Two of the popular methods are Cross Validation and Bootstrap. Depending on the scenario we might want to estimate the test error associated with a given statistical learning method to test its performance or select the appropriate level of flexibility: Cross Validation is the go to person. Or imagine, you want to measure the accuracy of parameter estimate or of given statistical method : Bootstrap would be the chosen one.
LOOCV turns out to be very expensive since the model has to b fit n times and when n is large its turns out to be real slow to fit. However LOOCV is a very general method and can be used with any kind of predictive model be it logistic regression or LDA or such.
Some R code snippets shows LOOCV.
A further to this is k-fold Cross Validation. The whole set of observations is divided in k groups (folds) of approximately equal size. The first fold is treated as validation set and the method is then fit on the remaining k-1 folds. MSE is then computed on the observation and this is thus repeated k times, each time a different group is treated as the validation set. As an outcome of this we would have k estimates of test error ; we then average these k values to get the k-fold CV.
Well it’s apparent that LOOCV is a special type of k-fold Cross Validation. As discussed when n gets larger there is great computational overhead. Hence we normally choose k = 5 or 10; also keeping in mind bias-variance trade-off.
Now in real world scenario — would you be aware of the true test MSE. No!!! Therefore it’s quite difficult to determine the accuracy of CV estimate. This is much easier to determine the MSE in simulated data and once we have it we can work out the true MSE and thereby evaluate the accuracy of our cross-validation results.

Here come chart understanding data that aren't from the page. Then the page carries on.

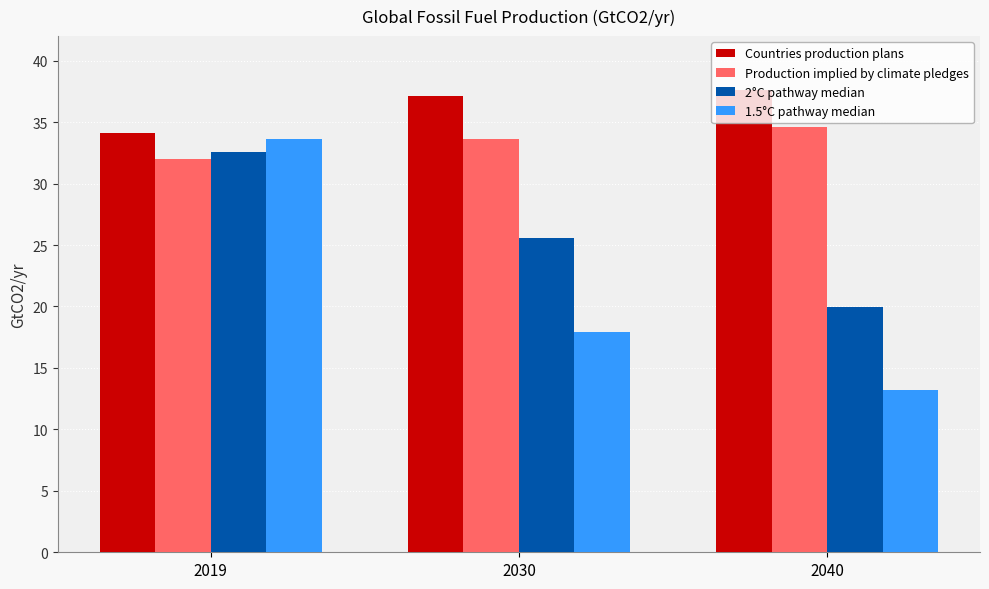

Which category has the highest value across all series?

2040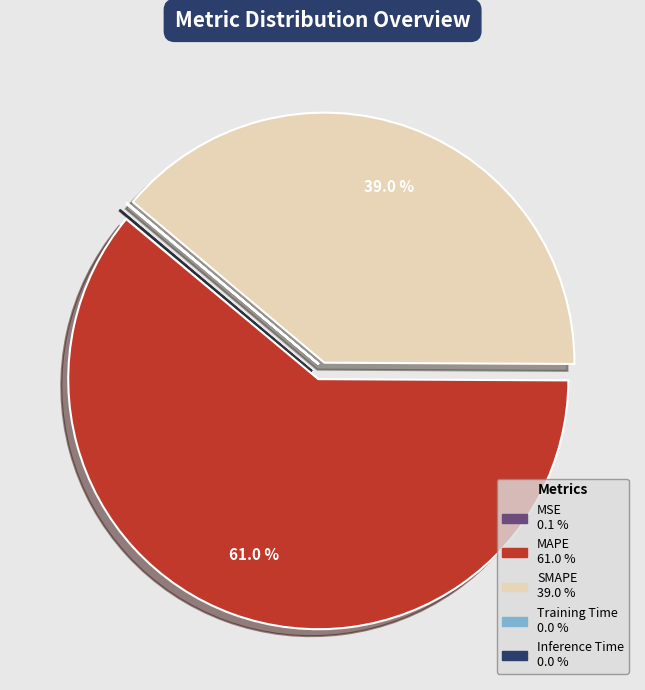

Between MAPE and SMAPE, which is larger?

MAPE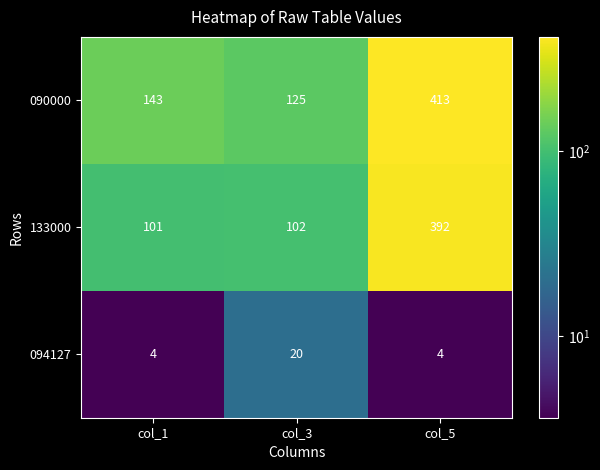

The value of 133000 at col_3 is 146. True or false?

False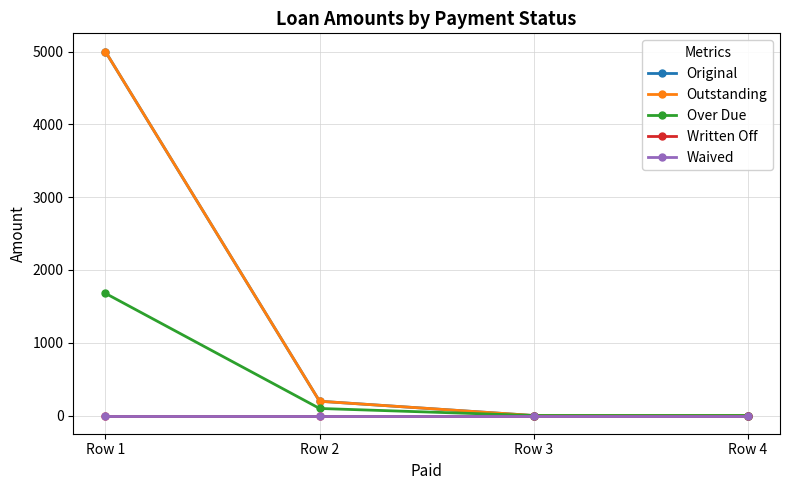

Between Row 3 and Row 4, which series saw the biggest shift?

Original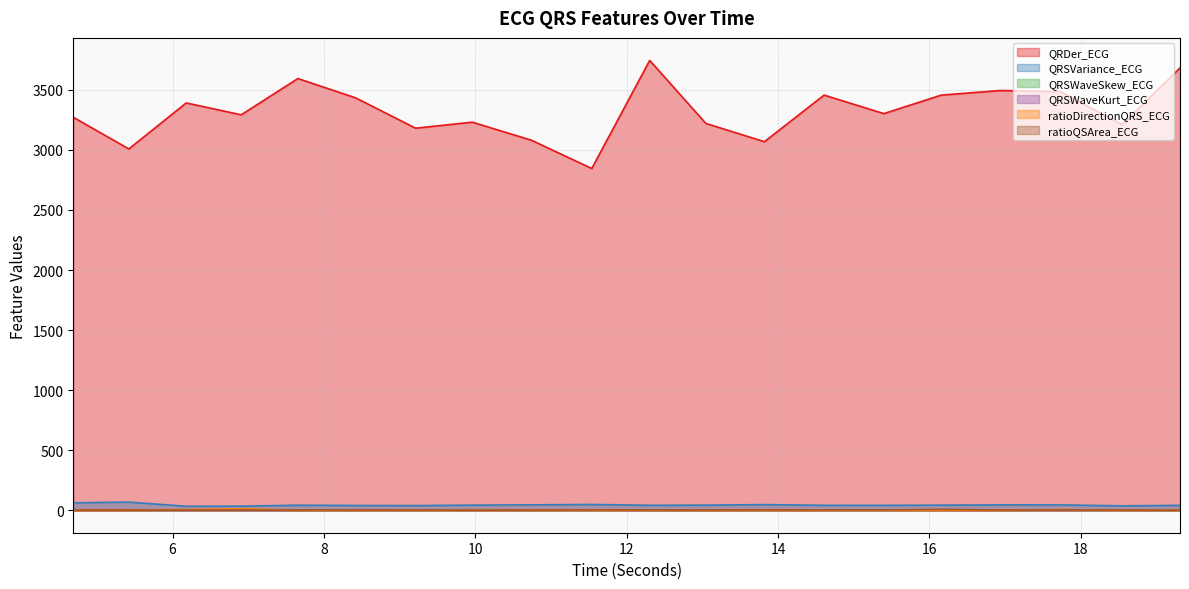

At which label does QRSVariance_ECG reach its minimum?

6.1796875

Did you realize this? When we perform CV, though our focus is towards determining how well our model is going to predict value in real world, the actual estimate of the test MSE — our interest remains only in identifying the location of the minima in the test MSE curve. That’s because the aim to find the method which results in the lowest test error of all the model(s) on which we have experimented. And hence the location of the minia is more significant that the actual value of the estimated test MSE.

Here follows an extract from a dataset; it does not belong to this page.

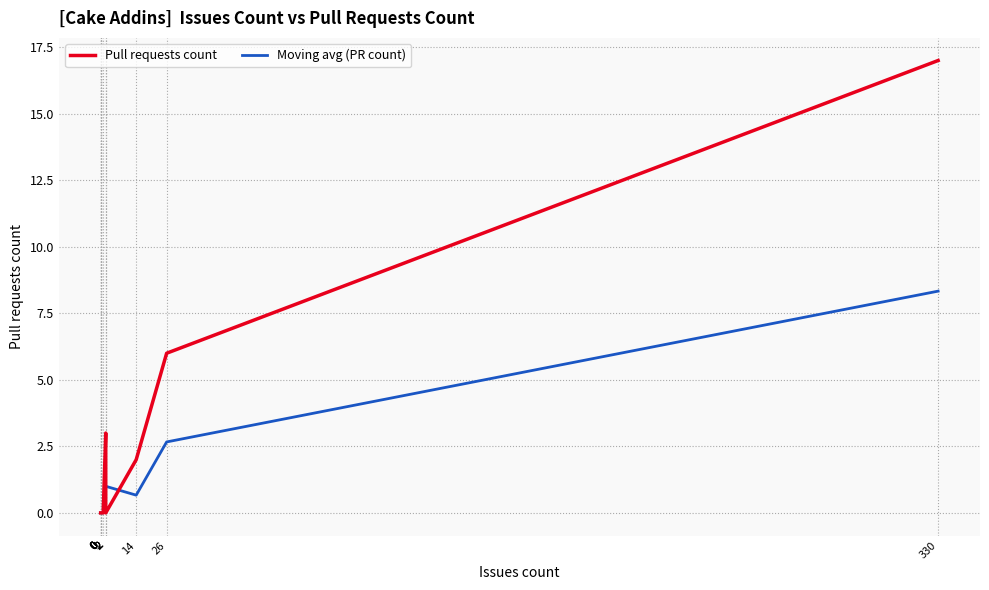

How many positive values does the Moving avg (PR count) series have?

6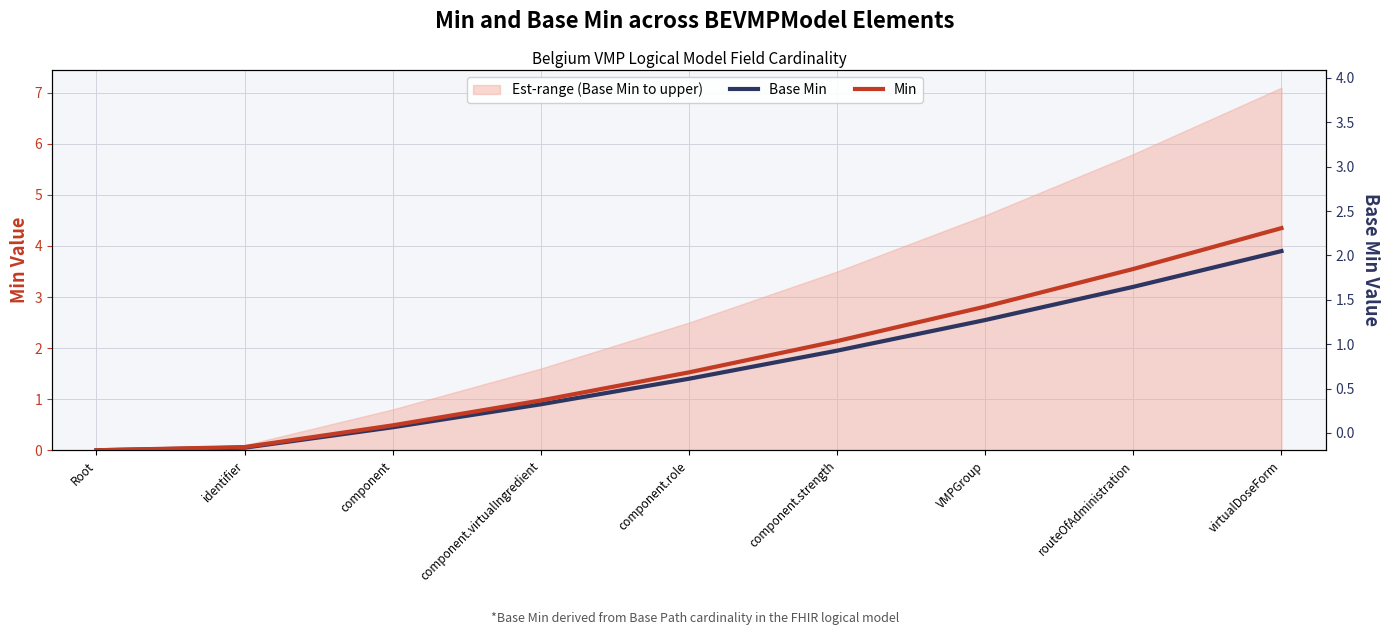

Read the Min value at component.role.

1.5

We keep going back to LOOCV!! We discussed shortly back that k-fold CV has computational advantage over LOOCV when k<n. However a more significant reason for selecting k-fold CV is a more accurate estimate through bias-variance trade-off.

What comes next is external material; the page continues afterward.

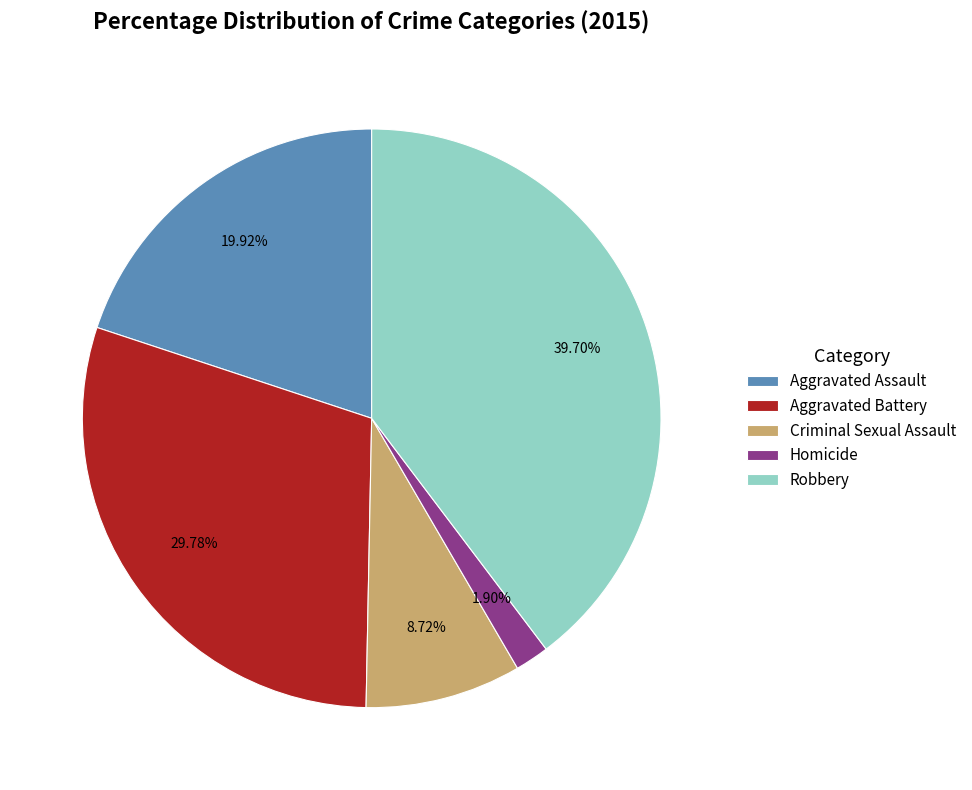

True or false: Robbery accounts for 26% of the total.

False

Understanding how validation set approach, LOOCV, k-fold CV works between ½ of the dataset, n: n-1 observation sets, k : k — 1 set of observations it’s understandable that from the perspective of bias reduction , LOOCV is a preferred approach. However, we cannot ignore the fact that LOOCV has a higher variance than k-fold CV with k < n. When we perform OOCV we average the outputs of n fitted models, each of which is trained on an almost identical set of observations. As such the outputs are highly +vely correlated with each other. In contract, when we are perform k-fold CV with k<n, we are averaging the outputs of k fitted models that are somewhat less correlated with each other since the overlap between the training sets in each model is smaller. We know that the mean of highly correlated data points would have a higher variance than would be the mean of not so correlated data points — the test error estimate resulting from LOOCV tends to have higher variance than does the test error estimate form k-fold CV. And that gives k-fold CV an edge. However empirically it has been observed that k fold CV with k = 5 or 10 yields test results that are neither high bias nor high variance.
Cross Validation works great with both qualitative as well as quantitative data. While dealing with quantitative data we use MSE while in dealing with qualitative data we use the number of misclassified observations.
In a real data scenario we might not know the Bayes decision boundary and the test error rates; in such a scenario how do we choose the degree of freedom of a logistic regression is a valid question. Cross Validation is the answer!! We know that normally the training error tends to decrease as the flexibility of the model increases.
Now we all know how powerful R is when it comes to statistical calculations. Like calculating linear regression is no big an issue when we use R. However there are places where in order to measure variability things might get a bit tricky even with standard software like R. These are places where Bootstrap comes into play and renders to be extremely useful. Bootstrap is a widely applicable and extremely popular tool which is used to quantify the uncertainty associated with a given estimate or statistical learning method.